We Love Green (Samedi 10 & Dimanche 11 Septembre 2011 au Parc de Bagatelle)

Nouveau-né dans le monde des festivals rock parisiens, We Love Green pointe pour la première fois le bout de son nez à côté des incontournables Solidays, Rock en Seine et la Fête de l'Huma. Si certaines similitudes avec l’événement organisé par Solidarité Sida peuvent être notées (festival militant, défense d'une cause noble (respect de l'environnement) et site du parc de Bagatelle tout proche de celui de Longchamp), We Love Green passe à la vitesse supérieure en matière d'éco-responsabilité.

Comme son nom l'indique, We Love Green se pare de vert et s'engage à réduire l'empreinte écologique du festival, sensibiliser les festivaliers (et les artistes) au respect de l'environnement et innover en matière de développement durable. Vaste programme. Le site du festival nous donne quelques indications quant à la philosophie et la genèse du festival : "We Love Green choisit de promouvoir l'idée du beau, du bon, du bien, du green. Pourquoi se priver d'être plus responsable tout en se faisant plaisir aux yeux et aux oreilles ?". "We Love Green se positionne comme un laboratoire d'innovations en terme environnemental, social et sociétal, met en oeuvre des solutions nouvelles et teste de nouvelles pratiques". "L'éco-conception est LA direction artistique de notre festival."

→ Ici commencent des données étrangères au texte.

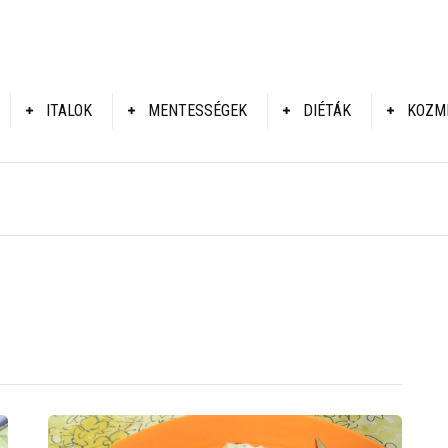
ITALOK
MENTESSÉGEK
DIÉTÁK
KOZM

Côté programmation musicale, du très beau monde va se succéder tout au long du week-end prochain dans le splendide Parc de Bagatelle : le label Because, partenaire de l'événement, se taille la part du lion avec Connan Mockasin, Metronomy, Selah Sue et Soko. Pour le reste, Of Montreal, Piers Faccini et Peter Doherty complètent l'affiche de cette alléchante première édition du We Love Green.